Take every opportunity to practise drawing people… Draw groups of people such as people sitting around a table, observing in a gallery, on a beach, at an airport or chatting on a street. Keep up the fast pace of your sketching as you include more people.
I found that drawing in busy places was the easiest because I felt less self-conscious in a crowd. I have drawn people waiting at Stowmarket station, people relaxing on the grass in front of Tate Modern, people having a picnic at Needham Lakes, and families having fun on Bournemouth beach on a cold and windy early summer’s day.
Tate Modern and Needham Lakes (pencil)
I took the easy approach here and sat behind people to draw… this had the advantage that they were they mostly unaware of me and I didn’t have to worry too much about the detail of people’s faces. I found that people shift and change position constantly, gesticulate wildly, fidget and sometimes get up and go before I’ve barely started. Initially I started drawing single figures on a page but then I realised that I could put people together to create a group, even if they weren’t together in reality. This might sound a bit obvious, but it was a revelation to me.
Also, as has been mentioned in our learning pack, while people move about, they often return to the same position so it pays to be patient.
Bournemouth beach (pencil)
A family outing to celebrate my mother-in-law’s 80th birthday provided the opportunity to get some great photos of families doing what families do on beaches on a wild and windy but, fortunately, dry day.
I took a series of photos looking down at the beach from the pier. I would have liked to have stayed put to draw from the scene but 14 family members needed rounding up so that we could get to Poole in time for lunch!
A busy beach was a wonderful place for people watching. Because of the wind people were wrapped up and coats were flying.
The more I worked on these Bournemouth beach pictures from my photos, the more wooden my drawings became. The loosest and most pleasing picture to my eye is that with the ladies wearing hijabs because I let the line remain simple and fluid. I know I should do this more often and I’m very frustrated by my tendency to go back over my drawings.
Bournemouth beach – quick outline sketches
I had another go from my Bournemouth beach photographs.. these by the way are a wonderful collection of a multicultural community at play and a terrific future resource. This time, I made myself draw fast and just capture the main lines / outlines and not fuss about detail. This was a beneficial exercise; something of an antidote to my more wooden drawings above.
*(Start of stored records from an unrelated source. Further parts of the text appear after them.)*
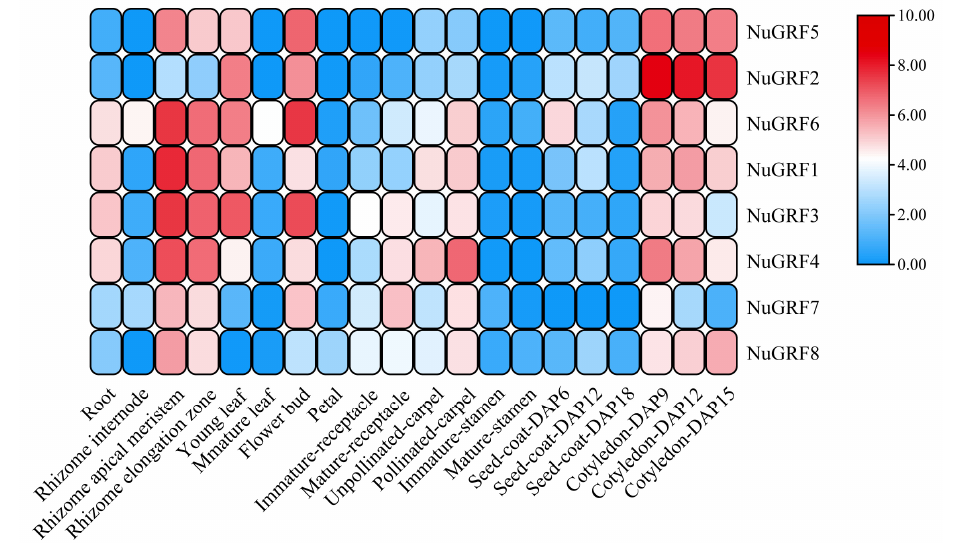
Figure 6. Expression heat map of NuGRFs in N. nucifera . Seed-coat-DAP6, 6-day seed coat; Seed-coat-DAP12, 12-day seed coat; Seed-coat-DAP18, 18-day seed coat; Cotyledon-DAP9, 9-day cotyledon; Cotyledon-DAP12, 12-day cotyledon; Cotyledon-DAP15, 15-day cotyledon. The color scale at the right of the heatmap refers to the relative expression level, and the color gradient from faint yellow to dark blue represents increasing expression level.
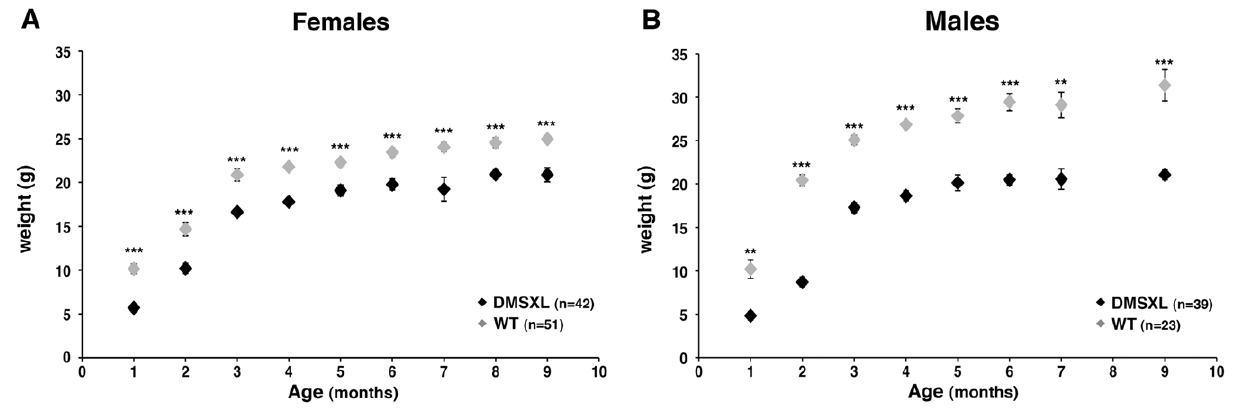
Figure 7. Weight monitoring and follow-up with age. Weight (in grams, g) was recorded for female (A) and male (B) DMSXL homozygotes ( + / + ) and WT littermate controls (WT). Differences in body weight between DMSXL and WT mice were determined to be statistically significant by Student’s t test, ** p , 0.01, *** p , 0.001.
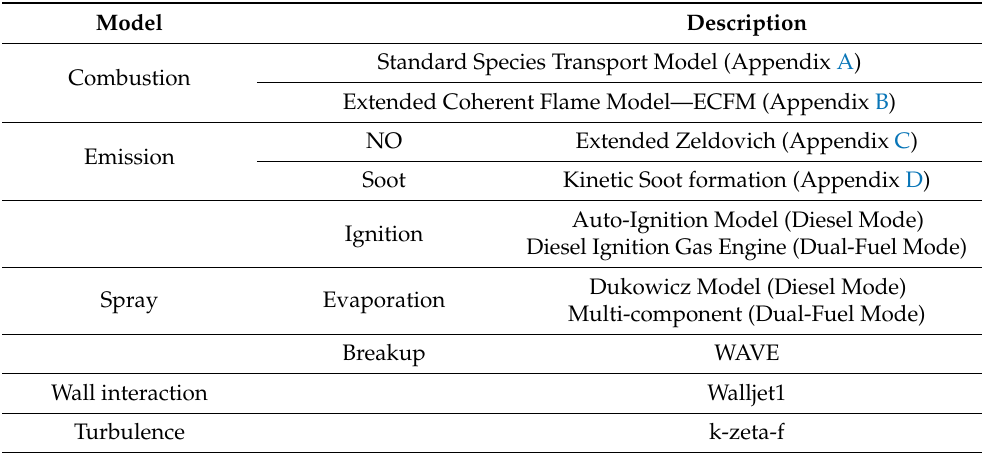
Table 2. The summary of the numerical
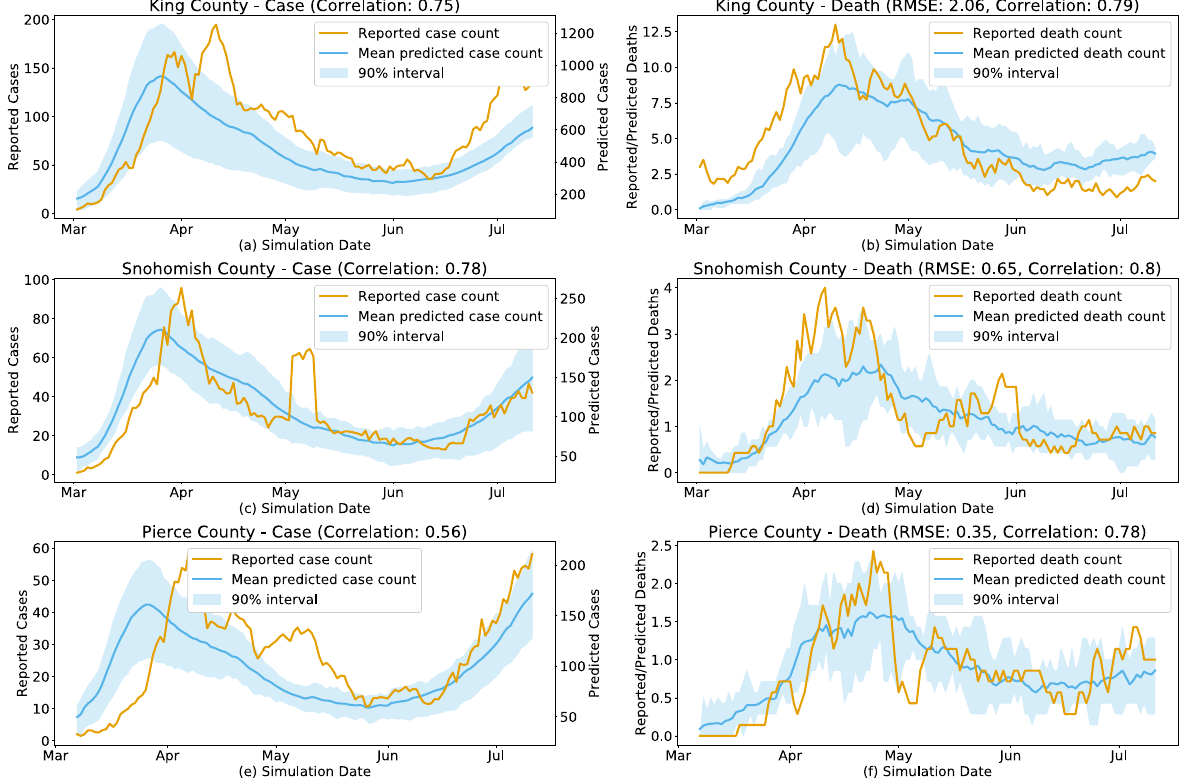
Fig. 9 Calibrated simulation vs observed epidemic dynamics. Daily reported and predicted COVID-19 deaths in King County, WA (Correlation: 0.75) ( a ), Pierce County, WA (Correlation: 0.78) ( c ), and Snohomish County, WA (Correlation: 0.56) ( e ) and daily reported and predicted COVID-19 cases for King County, WA (RMSE: 2.06, Correlation: 0.79) ( b ), Pierce County, WA (RMSE: 0.65, Correlation: 0.80) ( d ), and Snohomish County, WA (RMSE: 0.35, Correlation: 0.78) ( f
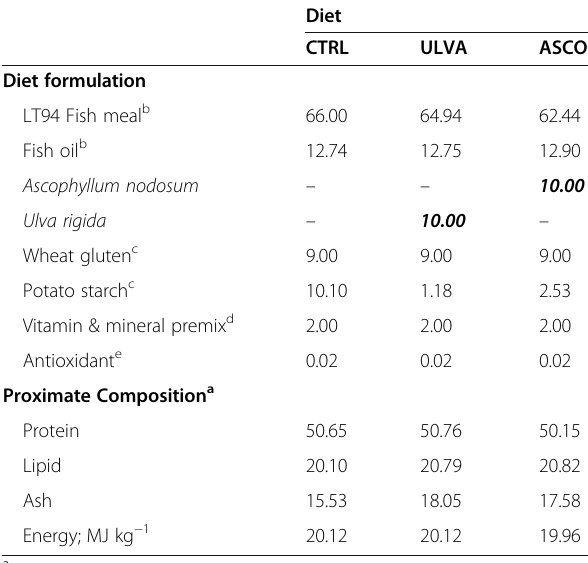
Table 2 The experimental diet formulations and their proximate composition (%, dry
I used drawing pen so that I could not rub it out!
Stowmarket railway station (drawing pen, ink wash, bleach)
I did these drawings at Stowmarket station a couple of months ago (at this start of this part of the course) and I can see that my drawing has improved since. People spend a lot of time staring at their mobile phones in stations… and fidgeting and pacing. One man kept turning round and round in circles. Shortly after I had got started a train arrived and everyone got on which was a bit frustrating but a predictable hazard on a railway platform.
Again, I feel my quick sketches are better than those where I have spent more time. I am reasonably pleased with the loose lines of the Asian ladies on the beach and also with the series of people at Tate Modern and Needham Lakes. My more detailed drawings look wooden by comparison. However, I do think I’ve done a better job of of capturing movement and energy than in my earlier work. I feel I’ve got the potential to draw figures well but I need much more practice. It is just as well then that I’m getting a surprising pleasure from this part of the course… and slowly beginning to get over some of my self-consciousness.